"The rescue of leading US financial institutions by developing countries is a complete reversal of the 20th century history."
There is a delicious irony in the fact that Citibank, Merrill Lynch, and Morgan Stanley have sought equity capital from the sovereign wealth funds of Asian and Middle Eastern developing countries to repair the balance sheet damage inflicted by subprime mortgage securities. Stung by the lessons of the Asian Financial Crisis of ten years ago, central banks in the developing countries began defensive actions to accumulate foreign exchange reserves. This trend was accelerated by their newfound ability to buy technology and capital goods from the developed world, which in turn rapidly increased domestic growth and fueled commodity prices. Economies blessed with significant natural resources accumulated yet more dollars. The problem is their huge overflowing coffers contributed to a major misallocation of capital in recent years that is likely to continue.
During the past four years, the developing countries have run an aggregate current account surplus of nearly $2.5 trillion. In 2008 alone, the surplus will probably exceed $625 billion. These huge surpluses provided the global financial system with the excess liquidity which funded America’s burgeoning current account deficit and depressed bond yields four years ago. The decline of long term interest rates encouraged America’s residential property boom and spawned the reckless lending for subprime mortgages. This process of surplus savings in developing countries influencing financial behavior in industrial countries has now made a complete circle with Abu Dhabi, Singapore, and China rescuing Citibank, Merrill Lynch, and Morgan Stanley.
The rescue of leading US financial institutions by developing countries is a complete reversal of the 20th century history. In the past, financial crises often occurred in developing countries because of large interest rate hikes in the United States or a suspension of capital flows from the old industrial countries. When capital flows ceased, the developing country currency fell sharply, boosting interest rates and bankrupting highly leveraged local companies. Such crises occurred in Latin America during the early 1980’s, Mexico in 1994, East Asia during 1997-98, and Argentina during 2001.

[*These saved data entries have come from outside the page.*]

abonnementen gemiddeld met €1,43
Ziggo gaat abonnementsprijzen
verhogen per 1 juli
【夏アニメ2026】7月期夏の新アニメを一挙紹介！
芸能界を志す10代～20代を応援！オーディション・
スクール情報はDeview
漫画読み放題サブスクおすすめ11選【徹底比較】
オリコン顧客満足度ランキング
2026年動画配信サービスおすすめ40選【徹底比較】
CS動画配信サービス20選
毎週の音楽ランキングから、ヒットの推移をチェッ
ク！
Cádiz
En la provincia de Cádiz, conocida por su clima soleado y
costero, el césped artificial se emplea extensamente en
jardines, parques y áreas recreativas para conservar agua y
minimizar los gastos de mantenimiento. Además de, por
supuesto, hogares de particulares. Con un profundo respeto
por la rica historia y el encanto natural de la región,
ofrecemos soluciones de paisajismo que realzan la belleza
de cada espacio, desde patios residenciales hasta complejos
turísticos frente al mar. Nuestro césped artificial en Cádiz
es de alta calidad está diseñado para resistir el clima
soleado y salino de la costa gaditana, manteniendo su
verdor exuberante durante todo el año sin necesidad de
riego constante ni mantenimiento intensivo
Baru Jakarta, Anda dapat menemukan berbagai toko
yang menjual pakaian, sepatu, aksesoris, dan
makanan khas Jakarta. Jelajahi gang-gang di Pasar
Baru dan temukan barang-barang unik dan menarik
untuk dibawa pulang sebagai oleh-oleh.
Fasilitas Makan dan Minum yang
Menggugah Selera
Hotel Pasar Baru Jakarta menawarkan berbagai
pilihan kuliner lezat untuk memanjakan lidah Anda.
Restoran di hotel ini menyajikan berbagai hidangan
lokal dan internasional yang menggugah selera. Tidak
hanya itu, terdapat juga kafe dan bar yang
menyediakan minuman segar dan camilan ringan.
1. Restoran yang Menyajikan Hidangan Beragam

America has two similarities with developing countries today. It has a large current account deficit which has been funded in part by selling mortgage-backed securities to foreign investors. The subprime lending boom had a third world flavor because it provided unprecedented amounts of credit to people with low incomes and low credit scores. Developing countries have become far more conservative as a result of the crises which occurred during the 1980’s and 1990’s. The great majority are now running current account surpluses. A few have truly large surpluses because of spectacular export success (China, Malaysia) or high commodity prices (Russia, Saudi Arabia).

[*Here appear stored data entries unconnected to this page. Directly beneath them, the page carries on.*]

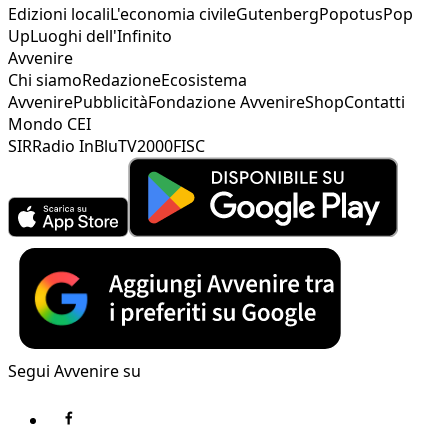
Edizioni locali
L'economia civile
Gutenberg
Popotus
Pop
Up
Luoghi dell'Infinito
Avvenire
Chi siamo
Redazione
Ecosistema
Avvenire
Pubblicità
Fondazione Avvenire
Shop
Contatti
Mondo CEI
SIR
Radio InBlu
TV2000
FISC
Segui Avvenire su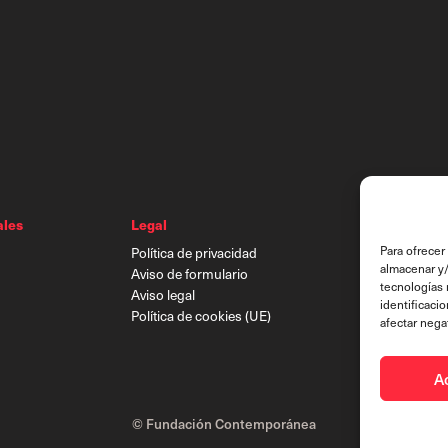
ales
Legal
Para ofrecer
Política de privacidad
almacenar y/
Aviso de formulario
tecnologías 
Aviso legal
identificaci
Política de cookies (UE)
afectar nega
A
© Fundación Contemporánea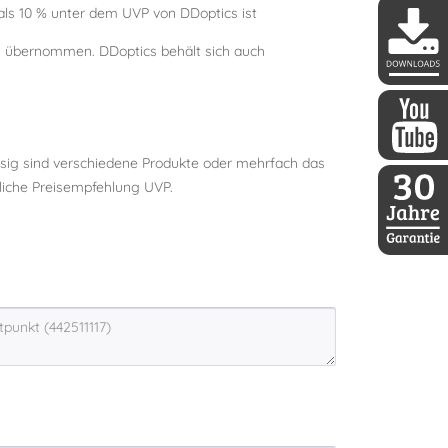
s 10 % unter dem UVP von DDoptics ist
ls übernommen. DDoptics behält sich auch
DDoptics 
ssig sind verschiedene Produkte oder mehrfach das
DDoptics a
dliche Preisempfehlung UVP.
30 Jahre D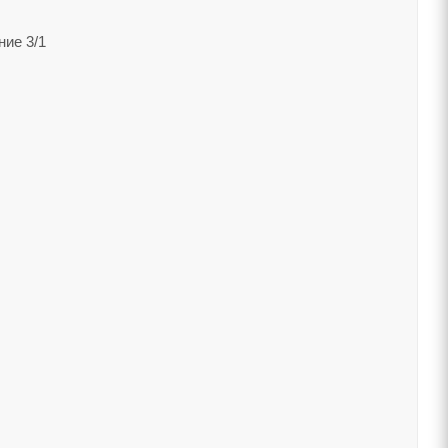
ние 3/1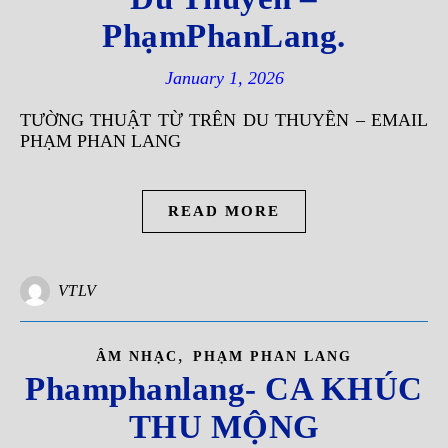
PhạmPhanLang.
January 1, 2026
TƯỜNG THUẬT TỪ TRÊN DU THUYỀN – EMAIL
PHẠM PHAN LANG
READ MORE
VTLV
,
ÂM NHẠC
PHẠM PHAN LANG
Phamphanlang- CA KHÚC
THU MỘNG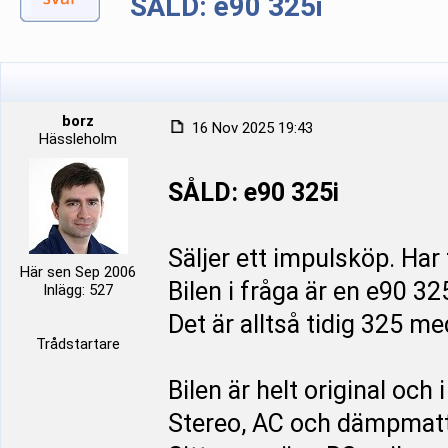
SÅLD: e90 325i
borz
16 Nov 2025 19:43
Hässleholm
SÅLD: e90 325i
Säljer ett impulsköp. Har 
Här sen Sep 2006
Bilen i fråga är en e90 32
Inlägg: 527
Det är alltså tidig 325 me
Trådstartare
Bilen är helt original och i
Stereo, AC och dämpmatto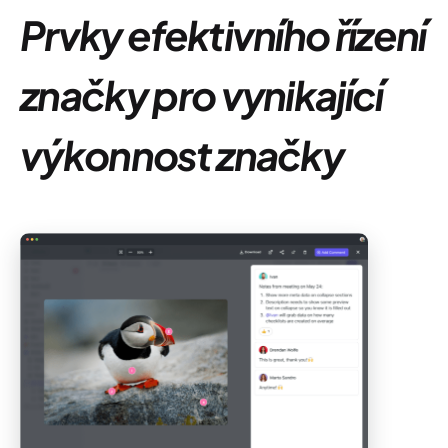
Prvky efektivního řízení
značky pro vynikající
výkonnost značky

The current business cycle will go down in the history books as one which confirmed that leadership in the global economy is now shifting from the old industrial countries to the emerging market countries. During 2007, the developing countries produced over 52% of global growth compared to 37% during the late 1990’s. China alone produced 17.8% of global GDP growth last year compared to 14.6% for the US economy. The developing countries’ share of total world output has risen from 18% in 1995 to 29% this year. The World Bank is forecasting the developing country economies will grow by 7.4% this year compared to 2.2% in the old industrial nations. As a result of their large current account surpluses, the developing countries also account for 75% of the world’s $6 trillion of foreign exchange reserves. In addition to these large reserves, they have sovereign wealth funds with assets of $2.5 trillion. There has been a huge expansion of developing country stock markets during the past decade as well. Their market capitalization now exceeds $17.8 trillion compared to $2.2 trillion in 2000. The capitalization of the US market is $17.5 trillion.

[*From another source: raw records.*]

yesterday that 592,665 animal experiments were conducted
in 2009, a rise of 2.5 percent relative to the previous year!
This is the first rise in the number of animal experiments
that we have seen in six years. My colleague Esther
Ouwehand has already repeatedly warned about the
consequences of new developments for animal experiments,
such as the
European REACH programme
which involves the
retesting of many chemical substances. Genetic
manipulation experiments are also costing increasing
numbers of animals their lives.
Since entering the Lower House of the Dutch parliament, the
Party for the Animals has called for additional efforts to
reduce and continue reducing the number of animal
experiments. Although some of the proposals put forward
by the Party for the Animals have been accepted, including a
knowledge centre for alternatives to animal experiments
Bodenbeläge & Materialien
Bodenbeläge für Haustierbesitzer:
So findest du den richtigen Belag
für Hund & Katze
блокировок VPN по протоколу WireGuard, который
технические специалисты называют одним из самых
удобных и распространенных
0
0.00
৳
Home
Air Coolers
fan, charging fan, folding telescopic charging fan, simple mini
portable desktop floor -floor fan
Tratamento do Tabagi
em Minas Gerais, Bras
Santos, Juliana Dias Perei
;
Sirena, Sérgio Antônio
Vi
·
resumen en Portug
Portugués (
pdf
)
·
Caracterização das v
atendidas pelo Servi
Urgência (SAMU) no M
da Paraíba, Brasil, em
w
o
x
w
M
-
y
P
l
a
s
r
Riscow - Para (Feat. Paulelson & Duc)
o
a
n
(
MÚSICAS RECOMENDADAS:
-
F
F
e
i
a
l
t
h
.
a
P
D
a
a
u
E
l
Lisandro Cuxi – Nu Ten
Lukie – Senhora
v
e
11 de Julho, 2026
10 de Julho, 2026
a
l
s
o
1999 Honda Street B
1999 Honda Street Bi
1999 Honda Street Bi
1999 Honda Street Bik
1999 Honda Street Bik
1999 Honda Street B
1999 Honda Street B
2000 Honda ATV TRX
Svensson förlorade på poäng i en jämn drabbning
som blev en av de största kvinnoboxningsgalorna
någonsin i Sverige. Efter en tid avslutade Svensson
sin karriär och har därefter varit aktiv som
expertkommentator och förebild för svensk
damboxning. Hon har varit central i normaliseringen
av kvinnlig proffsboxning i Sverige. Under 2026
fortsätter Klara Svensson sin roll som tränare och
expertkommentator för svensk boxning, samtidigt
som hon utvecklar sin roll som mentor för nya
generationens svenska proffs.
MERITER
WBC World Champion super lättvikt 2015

In the decade before 2005, the American consumer was the world economy’s growth locomotive. The US consumer accounted for over half of all global consumer spending. The balance of power is now shifting. In 2000 the consumer spending of the world’s 17 largest emerging market countries was equal to only 48% of US consumer spending. In 2007, it was equal to 65% of US spending. At current growth rates, the developing countries could exceed US consumer spending by 2015. This consumption boom is changing global trade patterns. America’s share of global imports has fallen from over 20% in 2000 to 14% last year. The import share of the developing countries has grown from 33% in 2000 to 40.6% last year.
The shift occurring in the global balance of power has so far had only a modest impact on global institutions and governance. The World Bank might appoint a prominent Chinese academic as its chief economist. After the East Asian financial crisis, the US promoted the creation of a G-20 forum for finance ministers of developing countries to meet with the finance ministers of the industrial countries. The G-7 expanded during the late 1990’s to include Russia but more needs to be done. The G-7 should no longer consist of four European countries, the US, Canada and Japan. There should be only one European representative. The remaining three slots should go to China, India, and one African country. There will be great protests from the Europeans at consolidating their position but the current membership of the G-7 no longer reflects the changing reality of the global economy. The G-7 must adapt or become irrelevant.